A falta de calculismo não significa, no entanto, que não tenha ambições políticas. “Claro que tenho”, solta. E quer chegar a ministro das Finanças? “Não... eu neste momento tenho ambições de fazer bem o meu trabalho, que é muito importante, enquanto deputado. Sobretudo numa legislatura como esta, com a importância que o Parlamento tem na negociação à esquerda. Dou muito valor à função que desempenho hoje. Mas obviamente que tenho pretensões a um dia participar num Governo, como secretário de Estado ou ministro. Mas tenho muito tempo para isso. Agora estou concentrado nas minhas funções”.
“Mostrámos que é possível implementar uma alternativa política”
Sobre a atualidade política, João Galamba admite o gozo especial que sentiu com a eleição de Mário Centeno para a presidência do Eurogrupo. “Mas é um gozo com substância: porque mostrámos que é possível implementar uma alternativa política”, defende, convicto de que a presidência do Eurogrupo não será um presente envenenado para o Governo português, pela eventualidade de Centeno ficar associado a medidas de austeridade impostas a outros países.

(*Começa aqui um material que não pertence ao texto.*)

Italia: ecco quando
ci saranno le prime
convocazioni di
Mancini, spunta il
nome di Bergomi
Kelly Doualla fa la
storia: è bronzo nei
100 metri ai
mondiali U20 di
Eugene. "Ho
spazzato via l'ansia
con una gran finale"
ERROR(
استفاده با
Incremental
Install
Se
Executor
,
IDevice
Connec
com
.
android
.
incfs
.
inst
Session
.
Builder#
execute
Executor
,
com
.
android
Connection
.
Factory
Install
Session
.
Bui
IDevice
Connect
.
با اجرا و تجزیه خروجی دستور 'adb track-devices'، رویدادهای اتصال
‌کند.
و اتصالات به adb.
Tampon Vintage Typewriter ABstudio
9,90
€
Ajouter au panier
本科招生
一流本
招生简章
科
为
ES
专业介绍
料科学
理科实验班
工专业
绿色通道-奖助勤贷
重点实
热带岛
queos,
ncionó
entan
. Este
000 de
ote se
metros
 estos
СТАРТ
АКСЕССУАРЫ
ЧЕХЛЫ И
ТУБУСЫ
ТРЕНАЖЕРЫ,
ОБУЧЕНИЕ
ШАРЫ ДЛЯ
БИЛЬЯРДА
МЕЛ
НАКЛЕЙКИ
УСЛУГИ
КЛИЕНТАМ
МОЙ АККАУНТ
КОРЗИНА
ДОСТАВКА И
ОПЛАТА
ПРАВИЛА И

“Como diz o outro, um homem é sempre um homem e a sua circunstância. E Mário Centeno será presidente do Eurogrupo em determinadas circunstâncias e não outras. Se me perguntassem se eu gostava de ver o ministro das Finanças de um Governo de esquerda apoiado pelo BE e pelo PCP como presidente do Eurogrupo com os debates que ocorriam na zona Euro em 2010, 2011 ou 2012, eu diria não. Seria claramente incompatível com a política protagonizada por este Governo e defendida por esta maioria. Mas o contexto é outro, os debates são outros e o consenso europeu é outro”, frisa o porta-voz e deputado do PS, que remete para o Governo a responsabilidade sobre um eventual agendamento da discussão europeia sobre a renegociação das dívidas públicas.
“O que não deve fazer é pôr em cima da mesa uma discussão que ninguém quer ter e em que ela estivesse derrotada à partida. Se for essa a avaliação do Governo, a discussão não deve ser lançada. E pelas informações que vou tendo e por declarações várias do PM e de Mário Centeno, infelizmente parece ser o caso”, diz um dos deputados socialistas que subscreveram o relatório produzido com o BE sobre a sustentabilidade da dívida portuguesa.
Já no que respeita à evolução da economia portuguesa, Galamba mantém a confiança de que a despesa fixa que está a ser criada para o futuro com os aumentos extraordinários de pensões ou com o descongelamento de carreiras não encaminhará o país, a médio prazo, para novos problemas de sustentabilidade nas contas públicas.
“Nestes dois anos houve um esforço de devolução de rendimento às famílias que terá continuidade, mas não é eterna e muito menos com o ritmo que tem sido feito. Houve um efeito de descompressão face ao passado que tenderá a atingir uma certa normalidade”, contextualiza, notando que se a despesa crescer em média abaixo do crescimento do PIB nominal, a estabilidade fica garantida.
“As medidas implementadas nos orçamentos não são irresponsáveis. Essa preocupação está acautelada. Tivemos os dois défices mais baixos da democracia portuguesa, para o ano também vamos ter, a dívida está numa trajetória descendente, temos um saldo primário dos mais elevados da zona Euro. Ainda agora a Fitch disse que um saldo primário em torno de 2.5% do PIB dá garantias de responsabilidade nas contas públicas e de diminuição da dívida pública”, diz, enfatizando o facto de a agência ter “subido rating em dois níveis, surpreendendo o mercado, depois de ter sido aprovado um orçamento que é provavelmente o mais redistributivo desde o 25 de abril”.